START AVAILABLE RECORDS

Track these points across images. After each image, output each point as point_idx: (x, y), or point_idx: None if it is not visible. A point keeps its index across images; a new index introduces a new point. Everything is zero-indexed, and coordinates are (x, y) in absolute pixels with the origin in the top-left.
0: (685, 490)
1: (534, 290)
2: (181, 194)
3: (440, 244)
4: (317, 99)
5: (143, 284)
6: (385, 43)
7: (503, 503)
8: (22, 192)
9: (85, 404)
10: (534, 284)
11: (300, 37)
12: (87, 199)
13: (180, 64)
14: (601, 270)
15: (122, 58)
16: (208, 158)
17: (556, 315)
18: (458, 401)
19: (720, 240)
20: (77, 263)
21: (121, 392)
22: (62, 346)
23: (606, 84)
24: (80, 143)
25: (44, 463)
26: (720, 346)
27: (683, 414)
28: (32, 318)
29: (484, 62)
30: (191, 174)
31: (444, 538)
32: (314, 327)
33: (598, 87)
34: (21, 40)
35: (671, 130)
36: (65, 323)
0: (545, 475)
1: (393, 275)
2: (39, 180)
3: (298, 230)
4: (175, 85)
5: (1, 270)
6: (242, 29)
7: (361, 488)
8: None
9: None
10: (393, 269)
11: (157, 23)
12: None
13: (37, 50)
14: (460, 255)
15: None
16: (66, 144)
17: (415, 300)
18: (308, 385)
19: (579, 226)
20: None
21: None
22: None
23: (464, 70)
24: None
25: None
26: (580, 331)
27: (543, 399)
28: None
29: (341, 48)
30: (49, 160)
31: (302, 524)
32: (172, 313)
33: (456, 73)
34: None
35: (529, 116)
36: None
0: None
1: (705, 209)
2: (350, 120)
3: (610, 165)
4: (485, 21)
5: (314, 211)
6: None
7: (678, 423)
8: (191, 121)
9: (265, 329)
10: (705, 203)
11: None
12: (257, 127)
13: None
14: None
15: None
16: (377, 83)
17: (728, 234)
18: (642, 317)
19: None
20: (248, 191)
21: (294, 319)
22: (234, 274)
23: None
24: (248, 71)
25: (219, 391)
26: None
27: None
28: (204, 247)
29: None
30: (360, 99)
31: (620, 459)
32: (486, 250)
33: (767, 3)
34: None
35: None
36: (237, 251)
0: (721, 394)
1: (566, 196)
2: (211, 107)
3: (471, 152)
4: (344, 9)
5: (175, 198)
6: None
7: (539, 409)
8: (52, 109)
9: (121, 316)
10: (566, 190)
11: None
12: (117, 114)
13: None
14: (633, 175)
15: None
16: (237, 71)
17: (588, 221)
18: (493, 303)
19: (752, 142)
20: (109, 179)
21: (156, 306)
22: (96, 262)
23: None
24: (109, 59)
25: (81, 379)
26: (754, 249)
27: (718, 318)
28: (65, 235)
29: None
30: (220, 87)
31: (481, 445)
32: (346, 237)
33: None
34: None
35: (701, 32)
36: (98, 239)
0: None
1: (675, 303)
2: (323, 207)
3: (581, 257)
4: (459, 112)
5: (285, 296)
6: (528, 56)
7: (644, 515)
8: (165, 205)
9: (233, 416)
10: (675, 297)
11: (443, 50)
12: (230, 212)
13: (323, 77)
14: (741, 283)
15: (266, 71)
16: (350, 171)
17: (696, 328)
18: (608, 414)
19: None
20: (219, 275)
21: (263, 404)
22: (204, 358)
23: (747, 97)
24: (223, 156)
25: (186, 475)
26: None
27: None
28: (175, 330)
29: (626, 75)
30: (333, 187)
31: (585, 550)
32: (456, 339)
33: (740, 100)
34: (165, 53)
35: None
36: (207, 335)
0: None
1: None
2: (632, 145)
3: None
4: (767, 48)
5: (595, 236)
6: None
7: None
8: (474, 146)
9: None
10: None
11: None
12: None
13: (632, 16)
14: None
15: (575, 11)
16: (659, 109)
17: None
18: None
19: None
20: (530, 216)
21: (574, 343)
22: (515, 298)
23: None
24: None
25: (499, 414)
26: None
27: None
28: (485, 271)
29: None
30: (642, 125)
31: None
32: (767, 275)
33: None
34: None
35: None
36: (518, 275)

END AVAILABLE RECORDS

Please edit the items above, replacing every "point_idx" with "point_index" and leaving everything else unchanged.

Track these points across images. After each image, output each point as point_index: (x, y), or point_index: None if it is not visible. A point keeps its index across images; a new index introduces a new point. Everything is zero-indexed, and coordinates are (x, y) in absolute pixels with the origin in the top-left.
0: (685, 490)
1: (534, 290)
2: (181, 194)
3: (440, 244)
4: (317, 99)
5: (143, 284)
6: (385, 43)
7: (503, 503)
8: (22, 192)
9: (85, 404)
10: (534, 284)
11: (300, 37)
12: (87, 199)
13: (180, 64)
14: (601, 270)
15: (122, 58)
16: (208, 158)
17: (556, 315)
18: (458, 401)
19: (720, 240)
20: (77, 263)
21: (121, 392)
22: (62, 346)
23: (606, 84)
24: (80, 143)
25: (44, 463)
26: (720, 346)
27: (683, 414)
28: (32, 318)
29: (484, 62)
30: (191, 174)
31: (444, 538)
32: (314, 327)
33: (598, 87)
34: (21, 40)
35: (671, 130)
36: (65, 323)
0: (545, 475)
1: (393, 275)
2: (39, 180)
3: (298, 230)
4: (175, 85)
5: (1, 270)
6: (242, 29)
7: (361, 488)
8: None
9: None
10: (393, 269)
11: (157, 23)
12: None
13: (37, 50)
14: (460, 255)
15: None
16: (66, 144)
17: (415, 300)
18: (308, 385)
19: (579, 226)
20: None
21: None
22: None
23: (464, 70)
24: None
25: None
26: (580, 331)
27: (543, 399)
28: None
29: (341, 48)
30: (49, 160)
31: (302, 524)
32: (172, 313)
33: (456, 73)
34: None
35: (529, 116)
36: None
0: None
1: (705, 209)
2: (350, 120)
3: (610, 165)
4: (485, 21)
5: (314, 211)
6: None
7: (678, 423)
8: (191, 121)
9: (265, 329)
10: (705, 203)
11: None
12: (257, 127)
13: None
14: None
15: None
16: (377, 83)
17: (728, 234)
18: (642, 317)
19: None
20: (248, 191)
21: (294, 319)
22: (234, 274)
23: None
24: (248, 71)
25: (219, 391)
26: None
27: None
28: (204, 247)
29: None
30: (360, 99)
31: (620, 459)
32: (486, 250)
33: (767, 3)
34: None
35: None
36: (237, 251)
0: (721, 394)
1: (566, 196)
2: (211, 107)
3: (471, 152)
4: (344, 9)
5: (175, 198)
6: None
7: (539, 409)
8: (52, 109)
9: (121, 316)
10: (566, 190)
11: None
12: (117, 114)
13: None
14: (633, 175)
15: None
16: (237, 71)
17: (588, 221)
18: (493, 303)
19: (752, 142)
20: (109, 179)
21: (156, 306)
22: (96, 262)
23: None
24: (109, 59)
25: (81, 379)
26: (754, 249)
27: (718, 318)
28: (65, 235)
29: None
30: (220, 87)
31: (481, 445)
32: (346, 237)
33: None
34: None
35: (701, 32)
36: (98, 239)
0: None
1: (675, 303)
2: (323, 207)
3: (581, 257)
4: (459, 112)
5: (285, 296)
6: (528, 56)
7: (644, 515)
8: (165, 205)
9: (233, 416)
10: (675, 297)
11: (443, 50)
12: (230, 212)
13: (323, 77)
14: (741, 283)
15: (266, 71)
16: (350, 171)
17: (696, 328)
18: (608, 414)
19: None
20: (219, 275)
21: (263, 404)
22: (204, 358)
23: (747, 97)
24: (223, 156)
25: (186, 475)
26: None
27: None
28: (175, 330)
29: (626, 75)
30: (333, 187)
31: (585, 550)
32: (456, 339)
33: (740, 100)
34: (165, 53)
35: None
36: (207, 335)
0: None
1: None
2: (632, 145)
3: None
4: (767, 48)
5: (595, 236)
6: None
7: None
8: (474, 146)
9: None
10: None
11: None
12: None
13: (632, 16)
14: None
15: (575, 11)
16: (659, 109)
17: None
18: None
19: None
20: (530, 216)
21: (574, 343)
22: (515, 298)
23: None
24: None
25: (499, 414)
26: None
27: None
28: (485, 271)
29: None
30: (642, 125)
31: None
32: (767, 275)
33: None
34: None
35: None
36: (518, 275)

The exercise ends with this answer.